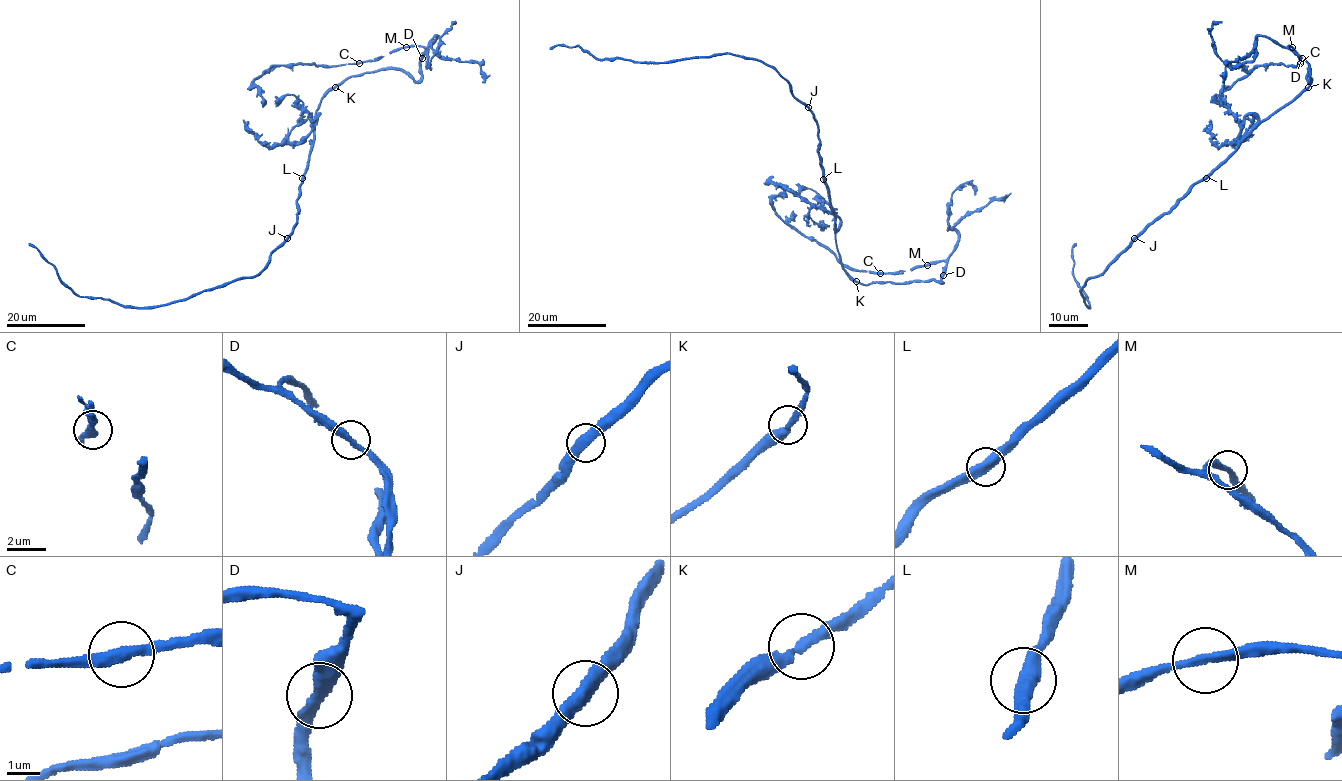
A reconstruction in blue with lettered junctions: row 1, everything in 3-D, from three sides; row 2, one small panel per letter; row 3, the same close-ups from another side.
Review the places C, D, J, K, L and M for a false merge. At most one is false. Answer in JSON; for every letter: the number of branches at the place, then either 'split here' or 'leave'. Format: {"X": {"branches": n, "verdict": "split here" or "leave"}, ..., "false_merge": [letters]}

══════════

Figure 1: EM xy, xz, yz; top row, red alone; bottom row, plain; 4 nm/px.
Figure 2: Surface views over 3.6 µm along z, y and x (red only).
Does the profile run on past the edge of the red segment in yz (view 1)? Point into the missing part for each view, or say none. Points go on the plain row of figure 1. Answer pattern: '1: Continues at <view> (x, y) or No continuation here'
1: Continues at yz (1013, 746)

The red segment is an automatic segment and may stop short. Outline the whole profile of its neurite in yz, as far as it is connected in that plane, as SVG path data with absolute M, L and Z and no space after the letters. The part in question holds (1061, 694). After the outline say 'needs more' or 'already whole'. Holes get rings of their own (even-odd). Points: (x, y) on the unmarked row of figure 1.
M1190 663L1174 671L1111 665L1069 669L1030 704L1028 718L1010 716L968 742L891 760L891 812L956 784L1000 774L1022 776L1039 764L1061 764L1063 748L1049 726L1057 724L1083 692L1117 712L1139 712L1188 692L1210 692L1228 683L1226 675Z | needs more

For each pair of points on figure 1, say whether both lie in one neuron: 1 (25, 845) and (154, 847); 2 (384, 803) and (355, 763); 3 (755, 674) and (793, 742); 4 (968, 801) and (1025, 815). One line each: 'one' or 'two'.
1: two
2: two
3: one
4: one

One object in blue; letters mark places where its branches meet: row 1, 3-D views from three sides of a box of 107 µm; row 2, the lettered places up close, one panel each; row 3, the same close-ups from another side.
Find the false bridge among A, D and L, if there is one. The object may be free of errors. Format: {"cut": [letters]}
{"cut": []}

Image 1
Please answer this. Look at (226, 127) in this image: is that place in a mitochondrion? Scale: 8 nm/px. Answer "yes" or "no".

══════════

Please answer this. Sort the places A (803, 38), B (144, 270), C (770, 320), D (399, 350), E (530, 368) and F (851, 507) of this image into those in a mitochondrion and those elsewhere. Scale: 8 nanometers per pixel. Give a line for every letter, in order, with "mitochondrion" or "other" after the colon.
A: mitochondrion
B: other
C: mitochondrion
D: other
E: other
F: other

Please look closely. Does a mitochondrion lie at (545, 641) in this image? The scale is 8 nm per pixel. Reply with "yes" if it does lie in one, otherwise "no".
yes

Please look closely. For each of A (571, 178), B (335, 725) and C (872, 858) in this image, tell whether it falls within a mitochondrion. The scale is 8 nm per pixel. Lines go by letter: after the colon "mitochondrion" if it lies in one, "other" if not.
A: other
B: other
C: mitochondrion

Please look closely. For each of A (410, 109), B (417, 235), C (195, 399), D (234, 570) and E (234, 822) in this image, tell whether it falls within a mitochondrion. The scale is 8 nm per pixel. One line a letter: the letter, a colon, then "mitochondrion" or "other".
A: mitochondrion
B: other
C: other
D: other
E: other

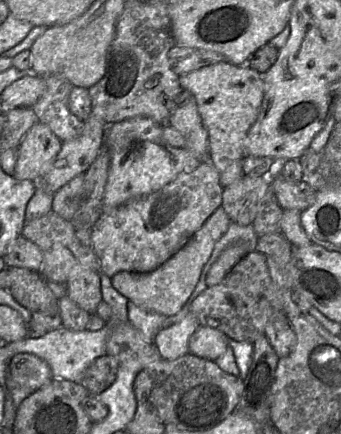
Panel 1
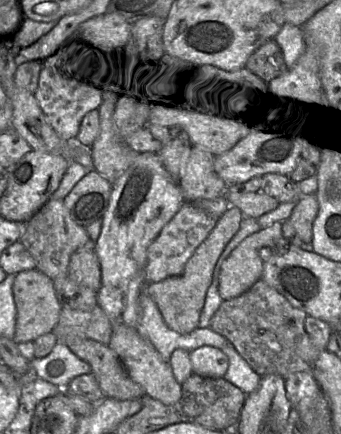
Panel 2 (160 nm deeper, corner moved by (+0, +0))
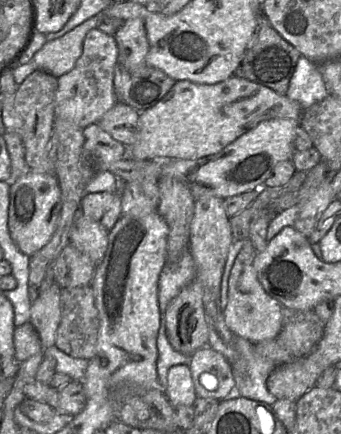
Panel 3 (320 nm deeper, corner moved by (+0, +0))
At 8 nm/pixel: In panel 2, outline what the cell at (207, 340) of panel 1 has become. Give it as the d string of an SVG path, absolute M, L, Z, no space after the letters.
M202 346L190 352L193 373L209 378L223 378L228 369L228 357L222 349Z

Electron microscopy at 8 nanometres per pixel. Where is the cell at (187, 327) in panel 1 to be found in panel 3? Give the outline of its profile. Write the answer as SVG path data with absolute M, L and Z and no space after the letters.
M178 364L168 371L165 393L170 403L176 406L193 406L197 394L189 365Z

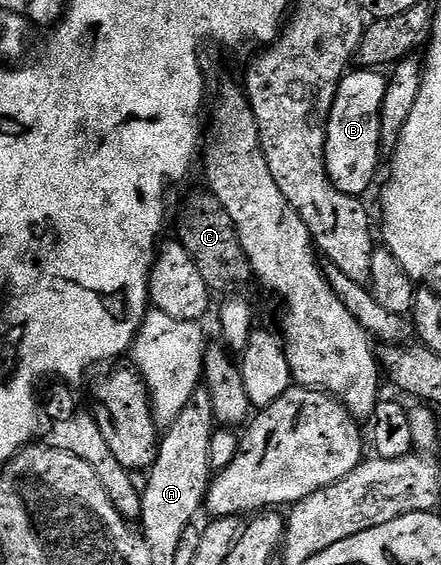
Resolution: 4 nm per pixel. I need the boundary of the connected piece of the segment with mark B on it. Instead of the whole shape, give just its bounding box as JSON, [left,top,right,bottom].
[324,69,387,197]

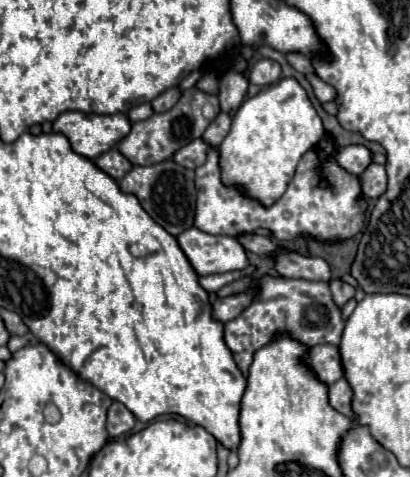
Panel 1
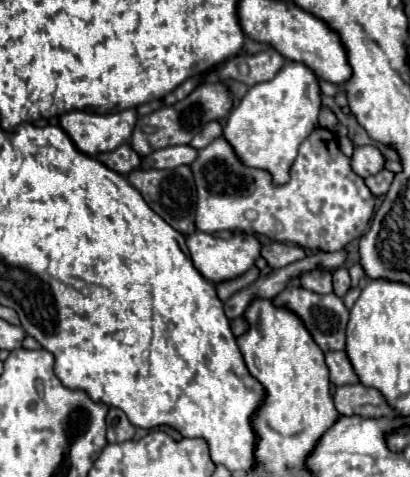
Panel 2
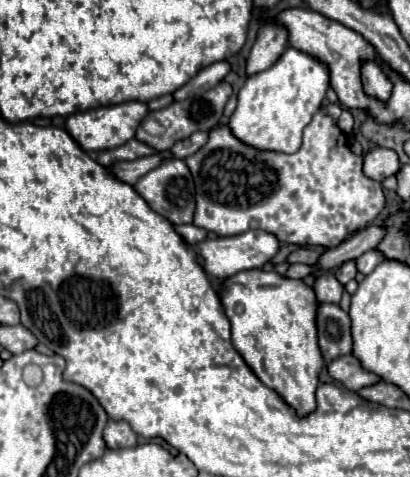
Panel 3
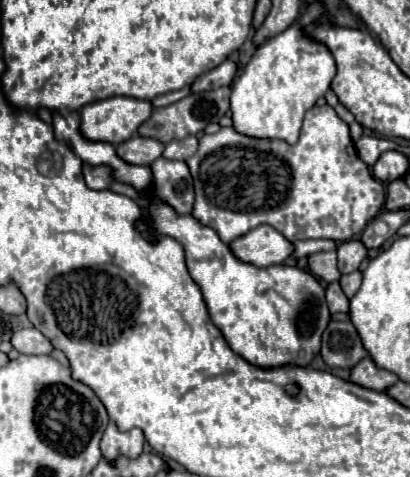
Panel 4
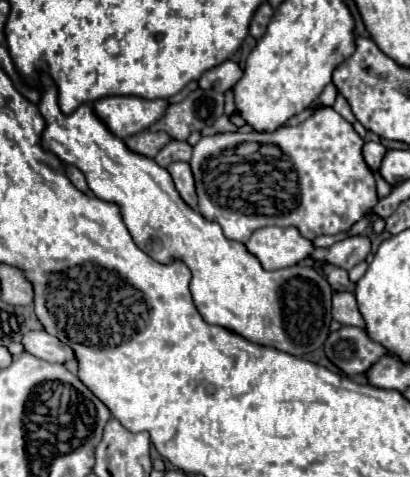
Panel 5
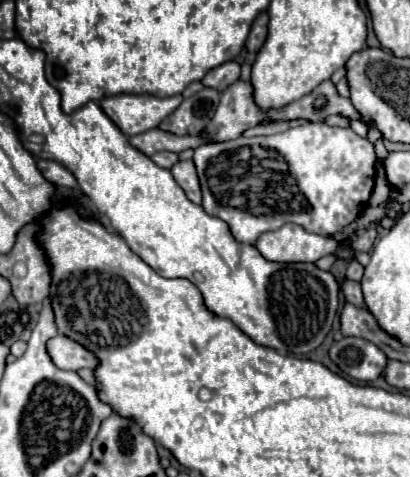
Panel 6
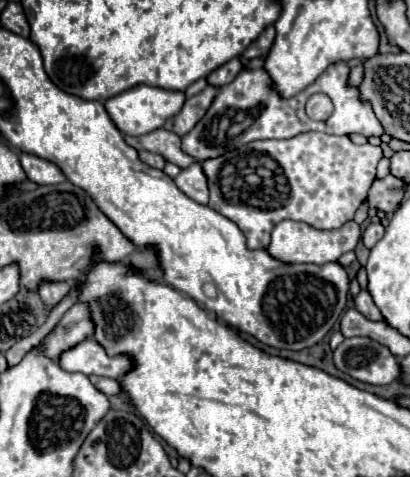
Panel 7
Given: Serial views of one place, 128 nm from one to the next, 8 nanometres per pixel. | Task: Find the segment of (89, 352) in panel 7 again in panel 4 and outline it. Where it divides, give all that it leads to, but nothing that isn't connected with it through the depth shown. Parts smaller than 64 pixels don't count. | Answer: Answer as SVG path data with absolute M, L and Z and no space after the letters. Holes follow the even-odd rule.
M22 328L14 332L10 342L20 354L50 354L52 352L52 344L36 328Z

══════════

- [About this task]:
All that should be written out is the stretch of lines above between the one holding "A reconstruction in" and the one holding "Review the places", inclusive, exactly as given.

- [Task solution]:
A reconstruction in blue with lettered junctions: row 1, everything in 3-D, from three sides; row 2, one small panel per letter; row 3, the same close-ups from another side.
Review the places C, D, J, K, L and M for a false merge. At most one is false. Answer in JSON; for every letter: the number of branches at the place, then either 'split here' or 'leave'. Format: {"X": {"branches": n, "verdict": "split here" or "leave"}, ..., "false_merge": [letters]}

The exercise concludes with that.